The construction of the vision is not a whim, the purpose is to ensure that your actions will be aligned with the strategic objectives, and that you deliver products people actually care about.

Building prototypes will help you identify problems upstream, before digging into the realization of your MVPs. I insist on the use of the words prototype and MVP, we are not talking about POC here! The problem with POCs is that they tend to always work well (God knows we are capable of fitting squares into circles with any technology!) but provide no real information or questioning.

Assemble a team

Now that your strategy is clear, you must create a dream team. This team must be multidisciplinary to be completely autonomous in product development.

The only goal of this team is to create MVPs, deliver them to users, collect their feedback, prioritize them, improve the product and start again and again.

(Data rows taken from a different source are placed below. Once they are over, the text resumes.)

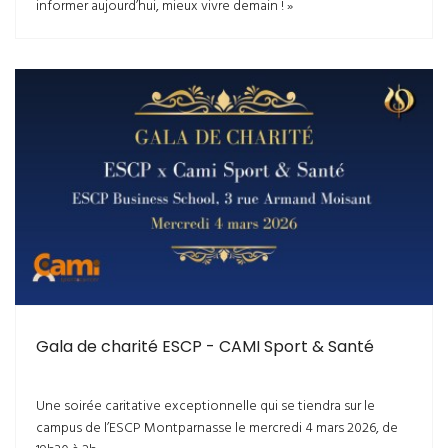
informer aujourd’hui, mieux vivre demain ! »
Gala de charité ESCP - CAMI Sport & Santé
Une soirée caritative exceptionnelle qui se tiendra sur le
campus de l’ESCP Montparnasse le mercredi 4 mars 2026, de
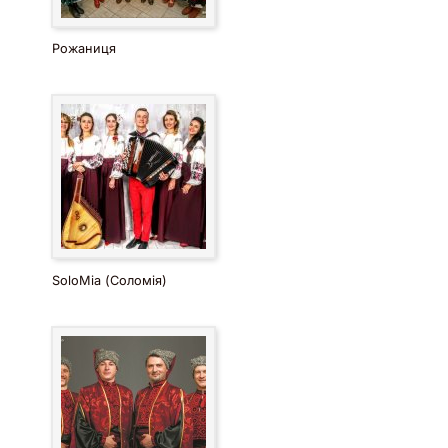
Рожаниця
SoloMia (Соломія)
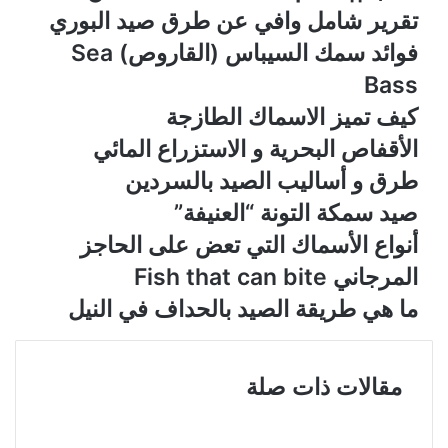
تقرير شامل وافي عن طرق صيد البوري
فوائد سمك السيباس (القاروص) Sea
Bass
كيف تميز الاسماك الطازجة
الأقفاص البحرية و الاستزراع المائي
طرق و أساليب الصيد بالسردين
صيد سمكة التونة “العنيفة”
أنواع الأسماك التي تعض على الحاجز
المرجاني Fish that can bite
ما هي طريقة الصيد بالحداف في النيل
مقالات ذات صلة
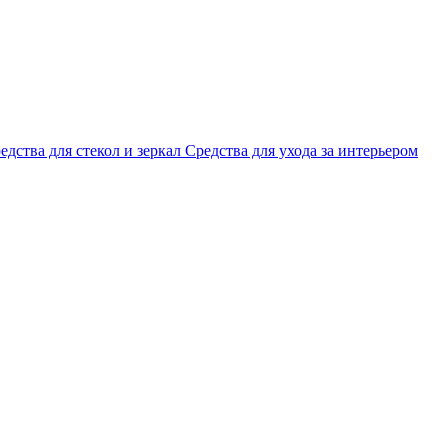
едства для стекол и зеркал
Средства для ухода за интерьером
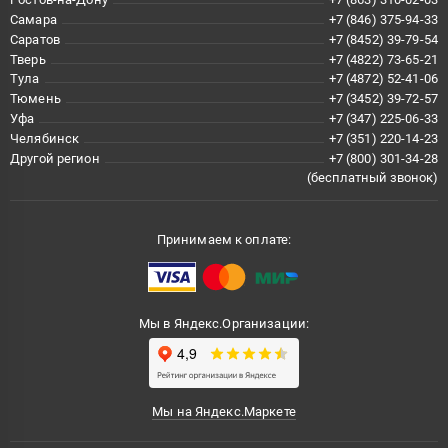
Самара
+7 (846) 375-94-33
Саратов
+7 (8452) 39-79-54
Тверь
+7 (4822) 73-65-21
Тула
+7 (4872) 52-41-06
Тюмень
+7 (3452) 39-72-57
Уфа
+7 (347) 225-06-33
Челябинск
+7 (351) 220-14-23
Другой регион
+7 (800) 301-34-28
(бесплатный звонок)
Принимаем к оплате:
Мы в Яндекс.Организации:
Мы на Яндекс.Маркете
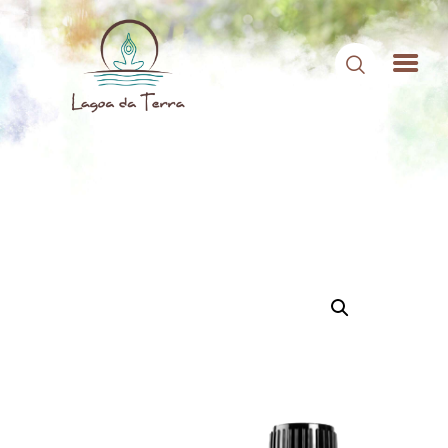
HOME
SOBRE NÓS
CONTEÚDOS
CONTATO
ÁREA DE MEMBROS
LOGIN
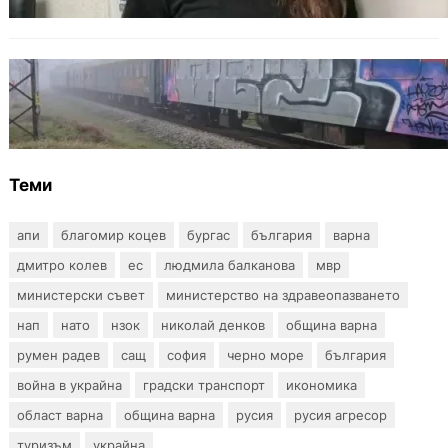
ОБЩЕСТВО
Бързият влак София – Варна блъсна и уби
жена край гара Бутово
Теми
апи
благомир коцев
бургас
българия
варна
дмитро колев
ес
людмила балканова
мвр
министерски съвет
министерство на здравеопазването
нап
нато
нзок
николай денков
община варна
румен радев
сащ
софия
черно море
българия
война в украйна
градски транспорт
икономика
област варна
община варна
русия
русия агресор
туризъм
украйна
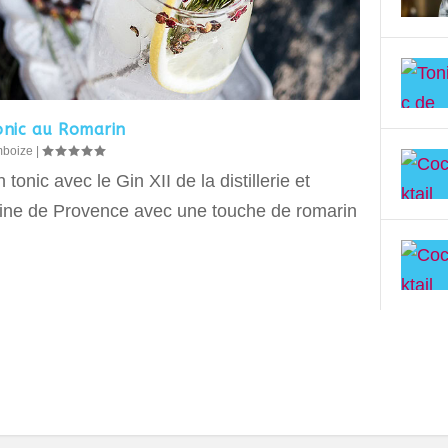
onic au Romarin
mboize
|
 tonic avec le Gin XII de la distillerie et
ne de Provence avec une touche de romarin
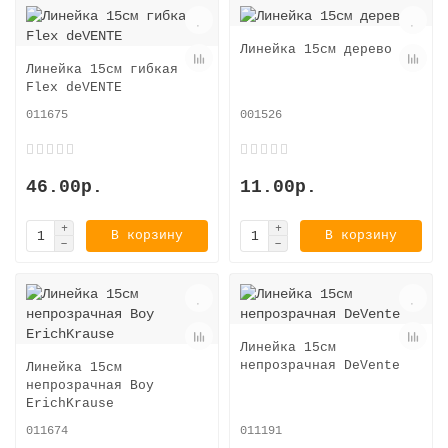
Линейка 15см дерево
Линейка 15см гибкая
Flex deVENTE
011675
001526
46.00р.
11.00р.
В корзину
В корзину
Линейка 15см
непрозрачная DeVente
Линейка 15см
непрозрачная Boy
ErichKrause
011674
011191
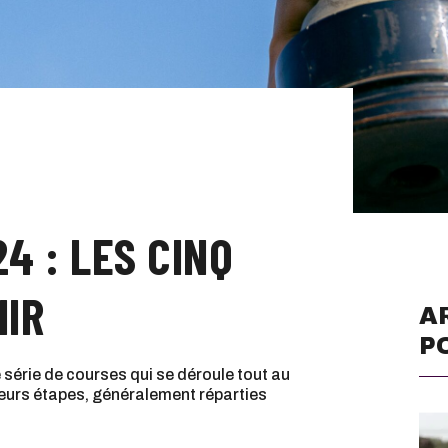
4 : LES CINQ
NIR
A
P
série de courses qui se déroule tout au
ieurs étapes, généralement réparties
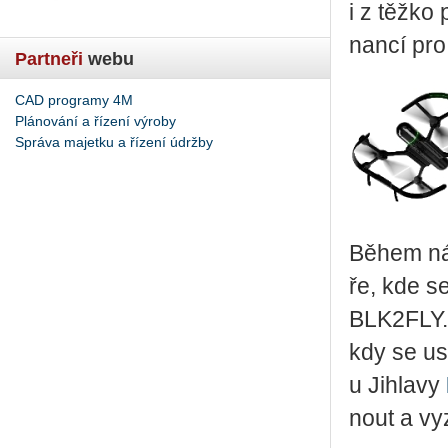
i z těžko 
nan­cí pro 
Partneři
webu
CAD programy 4M
Plánování a řízení výroby
Správa majetku a řízení údržby
Během ná­s
ře, kde se
BLK2­FLY.
kdy se usku
u Jih­la­vy
nout a vy­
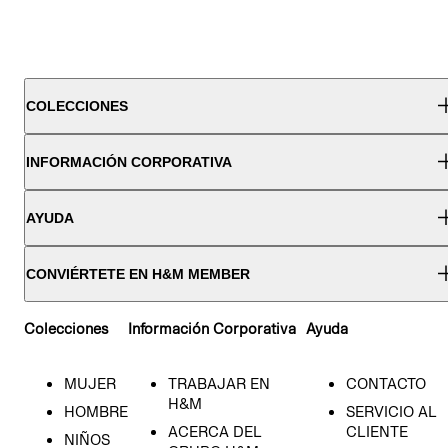
COLECCIONES
INFORMACIÓN CORPORATIVA
AYUDA
CONVIÉRTETE EN H&M MEMBER
Colecciones
Información Corporativa
Ayuda
MUJER
TRABAJAR EN
CONTACTO
H&M
HOMBRE
SERVICIO AL
ACERCA DEL
CLIENTE
NIÑOS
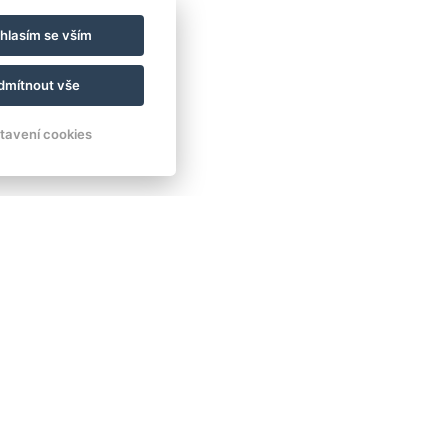
hlasím se vším
dmítnout vše
tavení cookies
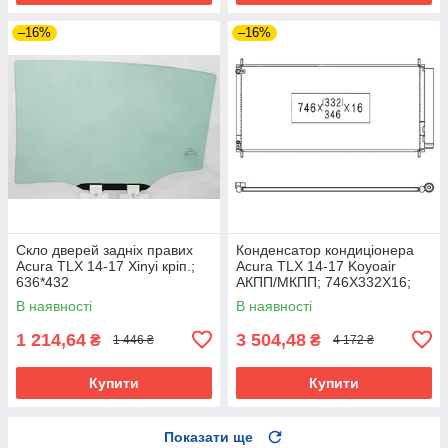
–16%
–16%
Скло дверей задніх правих
Конденсатор кондиціонера
Acura TLX 14-17 Xinyi кріп.;
Acura TLX 14-17 Koyoair
636*432
АКПП/МКПП; 746X332X16;
+осушувач; USA; (2.4/3.5)
В наявності
В наявності
1 214,64
3 504,48
₴
₴
1 446 ₴
4 172 ₴
Купити
Купити
Показати ще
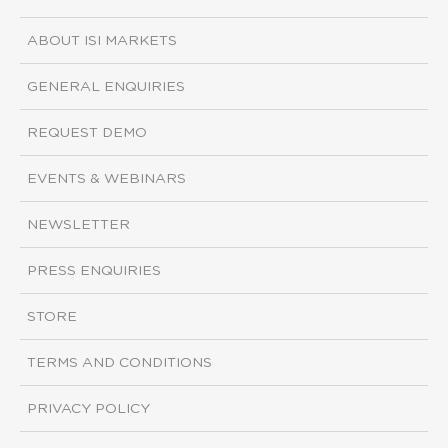
ABOUT ISI MARKETS
GENERAL ENQUIRIES
REQUEST DEMO
EVENTS & WEBINARS
NEWSLETTER
PRESS ENQUIRIES
STORE
TERMS AND CONDITIONS
PRIVACY POLICY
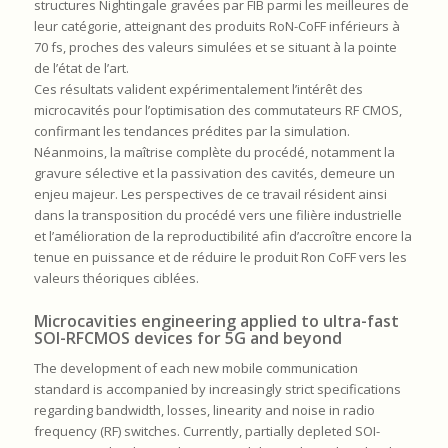
structures Nightingale gravées par FIB parmi les meilleures de
leur catégorie, atteignant des produits RoN-CoFF inférieurs à
70 fs, proches des valeurs simulées et se situant à la pointe
de l’état de l’art.
Ces résultats valident expérimentalement l’intérêt des
microcavités pour l’optimisation des commutateurs RF CMOS,
confirmant les tendances prédites par la simulation.
Néanmoins, la maîtrise complète du procédé, notamment la
gravure sélective et la passivation des cavités, demeure un
enjeu majeur. Les perspectives de ce travail résident ainsi
dans la transposition du procédé vers une filière industrielle
et l’amélioration de la reproductibilité afin d’accroître encore la
tenue en puissance et de réduire le produit Ron CoFF vers les
valeurs théoriques ciblées.
Microcavities engineering applied to ultra-fast
SOI-RFCMOS devices for 5G and beyond
The development of each new mobile communication
standard is accompanied by increasingly strict specifications
regarding bandwidth, losses, linearity and noise in radio
frequency (RF) switches. Currently, partially depleted SOI-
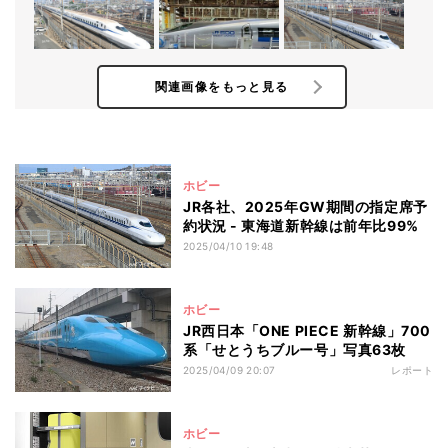
関連画像をもっと見る
ホビー
JR各社、2025年GW期間の指定席予
約状況 - 東海道新幹線は前年比99%
2025/04/10 19:48
ホビー
JR西日本「ONE PIECE 新幹線」700
系「せとうちブルー号」写真63枚
2025/04/09 20:07
レポート
ホビー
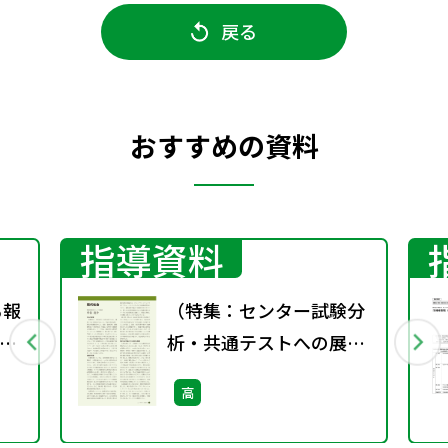
戻る
おすすめの資料
指導資料
る報
（特集：センター試験分
の
析・共通テストへの展
望）現代社会
高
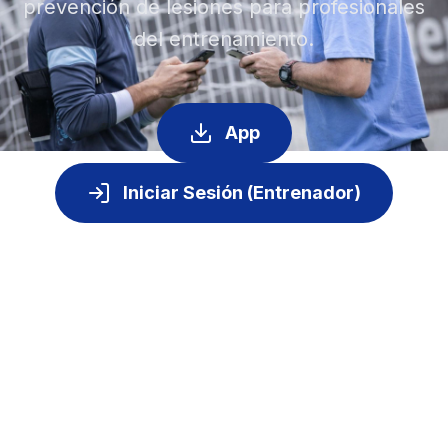
prevención de lesiones para profesionales
del entrenamiento.
App
Iniciar Sesión (Entrenador)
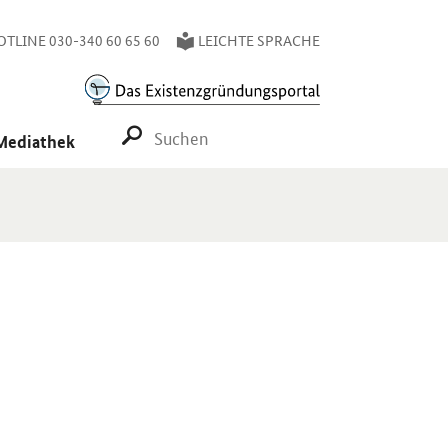
TLINE 030-340 60 65 60
LEICHTE SPRACHE
SUCHE STARTEN
Mediathek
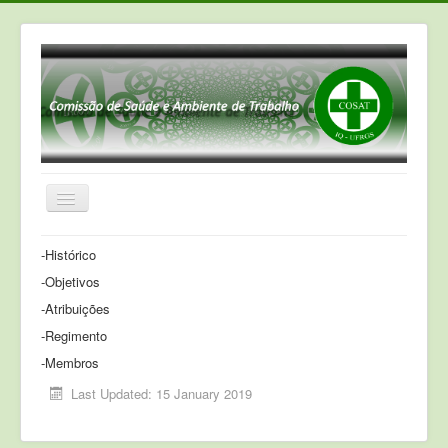
Toggle
Navigation
INSTITUCIONAL
-Histórico
-Objetivos
INFORMATIVO
-Atribuições
INFORMAÇÕES GERAIS
-Regimento
NORMAS&PORTARIAS
-Membros
CONTATOS
Last Updated: 15 January 2019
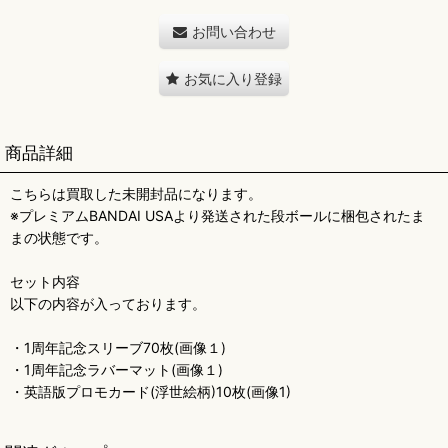
お問い合わせ
お気に入り登録
商品詳細
こちらは買取した未開封品になります。
※プレミアムBANDAI USAより発送された段ボールに梱包されたま
まの状態です。
セット内容
以下の内容が入っております。
・1周年記念スリーブ70枚(画像１)
・1周年記念ラバーマット(画像１)
・英語版プロモカード(浮世絵柄)10枚(画像1)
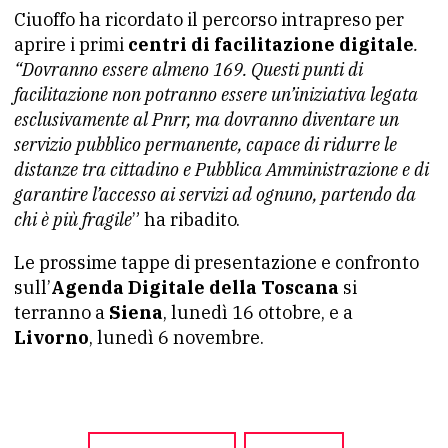
Ciuoffo ha ricordato il percorso intrapreso per
aprire i primi
centri di facilitazione digitale
.
“Dovranno essere almeno 169. Questi punti di
facilitazione non potranno essere un’iniziativa legata
esclusivamente al Pnrr, ma dovranno diventare un
servizio pubblico permanente, capace di ridurre le
distanze tra cittadino e Pubblica Amministrazione e di
garantire l’accesso ai servizi ad ognuno, partendo da
chi è più fragile
” ha ribadito.
Le prossime tappe di presentazione e confronto
sull’
Agenda Digitale della Toscana
si
terranno a
Siena
, lunedì 16 ottobre, e a
Livorno
, lunedì 6 novembre.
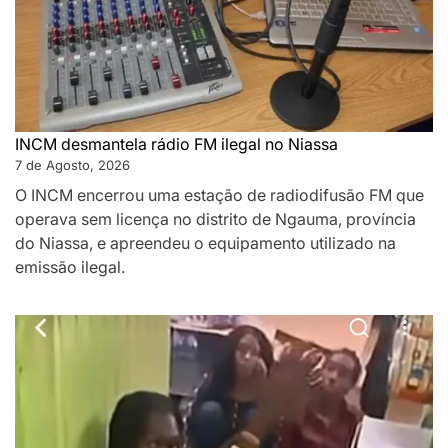
INCM desmantela rádio FM ilegal no Niassa
7 de Agosto, 2026
O INCM encerrou uma estação de radiodifusão FM que
operava sem licença no distrito de Ngauma, província
do Niassa, e apreendeu o equipamento utilizado na
emissão ilegal.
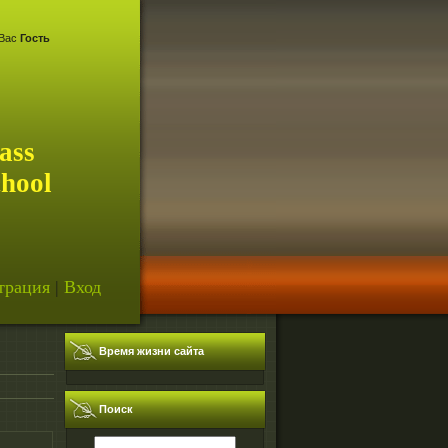
Вас
Гость
ass
chool
трация
|
Вход
Время жизни сайта
Поиск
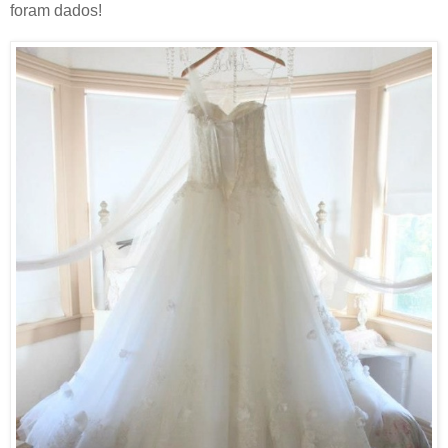
foram dados!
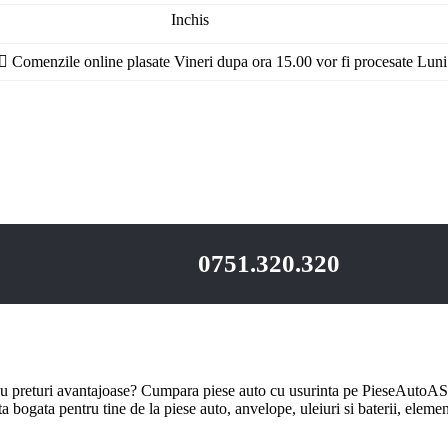
Inchis
Comenzile online plasate Vineri dupa ora 15.00 vor fi procesate Luni
0751.320.320
u preturi avantajoase? Cumpara piese auto cu usurinta pe PieseAutoAS.
bogata pentru tine de la piese auto, anvelope, uleiuri si baterii, element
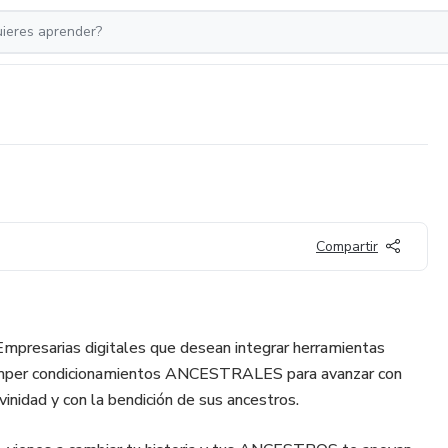
Compartir
 Empresarias digitales que desean integrar herramientas
romper condicionamientos ANCESTRALES para avanzar con
vinidad y con la bendición de sus ancestros.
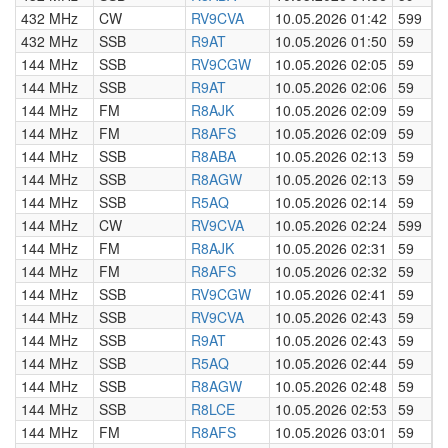
432 MHz
CW
RV9CVA
10.05.2026 01:42
599
0
432 MHz
SSB
R9AT
10.05.2026 01:50
59
0
144 MHz
SSB
RV9CGW
10.05.2026 02:05
59
0
144 MHz
SSB
R9AT
10.05.2026 02:06
59
0
144 MHz
FM
R8AJK
10.05.2026 02:09
59
0
144 MHz
FM
R8AFS
10.05.2026 02:09
59
0
144 MHz
SSB
R8ABA
10.05.2026 02:13
59
0
144 MHz
SSB
R8AGW
10.05.2026 02:13
59
0
144 MHz
SSB
R5AQ
10.05.2026 02:14
59
0
144 MHz
CW
RV9CVA
10.05.2026 02:24
599
0
144 MHz
FM
R8AJK
10.05.2026 02:31
59
0
144 MHz
FM
R8AFS
10.05.2026 02:32
59
0
144 MHz
SSB
RV9CGW
10.05.2026 02:41
59
0
144 MHz
SSB
RV9CVA
10.05.2026 02:43
59
0
144 MHz
SSB
R9AT
10.05.2026 02:43
59
0
144 MHz
SSB
R5AQ
10.05.2026 02:44
59
0
144 MHz
SSB
R8AGW
10.05.2026 02:48
59
0
144 MHz
SSB
R8LCE
10.05.2026 02:53
59
0
144 MHz
FM
R8AFS
10.05.2026 03:01
59
0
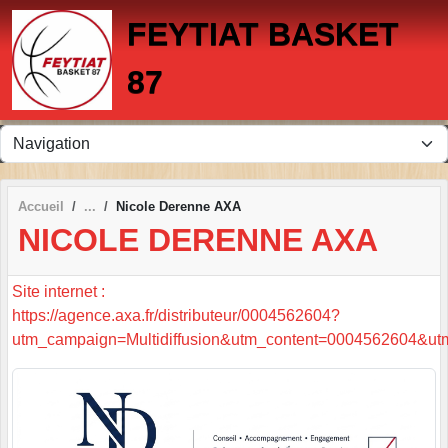
Panneau de gestion des cookies
FEYTIAT BASKET
87
Accueil
Nicole Derenne AXA
NICOLE DERENNE AXA
Site internet :
https://agence.axa.fr/distributeur/0004562604?
utm_campaign=Multidiffusion&utm_content=0004562604&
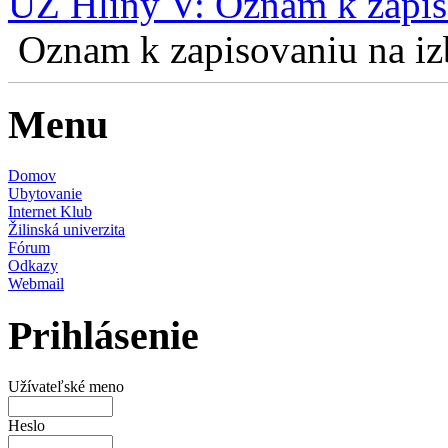
UZ Hliny V: Oznam k zapis
Oznam k zapisovaniu na izb
Menu
Domov
Ubytovanie
Internet Klub
Žilinská univerzita
Fórum
Odkazy
Webmail
Prihlásenie
Užívateľské meno
Heslo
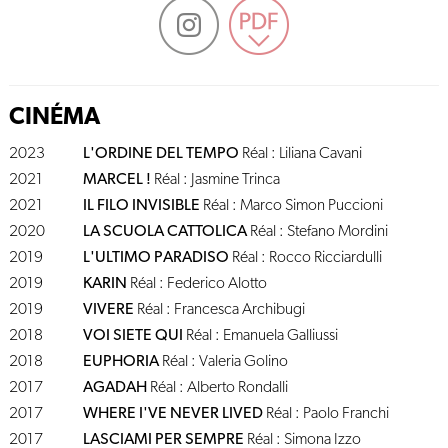
CINÉMA
2023
L'ORDINE DEL TEMPO
Réal : Liliana Cavani
2021
MARCEL !
Réal : Jasmine Trinca
2021
IL FILO INVISIBLE
Réal : Marco Simon Puccioni
2020
LA SCUOLA CATTOLICA
Réal : Stefano Mordini
2019
L'ULTIMO PARADISO
Réal : Rocco Ricciardulli
2019
KARIN
Réal : Federico Alotto
2019
VIVERE
Réal : Francesca Archibugi
2018
VOI SIETE QUI
Réal : Emanuela Galliussi
2018
EUPHORIA
Réal : Valeria Golino
2017
AGADAH
Réal : Alberto Rondalli
2017
WHERE I'VE NEVER LIVED
Réal : Paolo Franchi
2017
LASCIAMI PER SEMPRE
Réal : Simona Izzo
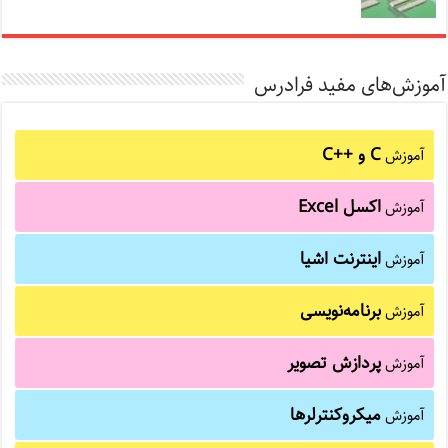
آموزش‌های مفید فرادرس
C و C++‎
آموزش
اکسل Excel
آموزش
اینترنت اشیا
آموزش
برنامه‌نویسی
آموزش
پردازش تصویر
آموزش
میکروکنترلرها
آموزش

Adopting an agile methodology will of course help you, but be careful not to fall into too rigorous formalism: the team must remain autonomous and fluidity must be the number one KPI over everything else.

Ship ship ship!

All wasn’t to be thrown in the strategy of Donald and his teammates: going to production is great but you have to ship your data science product as quickly as you can. Here are several reasons to do so:

  1. Time to market: It sounds like a marketing agency advice but the faster a product can be shipped to production, the faster it can be made available to users. If you are in a competitive market, doing the first move can give you a significant advantage.
  2. User feedback: It is a consequence of the previous point. Gathering of users’ feedback is pure gold. This feedback can be used to identify and fix issues, as well as to improve the product to fit users' needs.
  3. Iterative development: With continuous informations from users, you will be able to continually improve your product based on user feedback and data. This is how you build products your customers love.

In a nutshell don't be afraid to show your work and go to production.

So no Donald, you didn’t do all this for nothing. Even if your journey as a data scientist in the corporate world has been filled with challenges and disappointments, you paved the way for a greater use of data science.

It is thanks to early practitioners like you that we know the salvation of data science will come from a strong involvement of a core team to deliver great data products for customers, whether they are internal or external to the firm.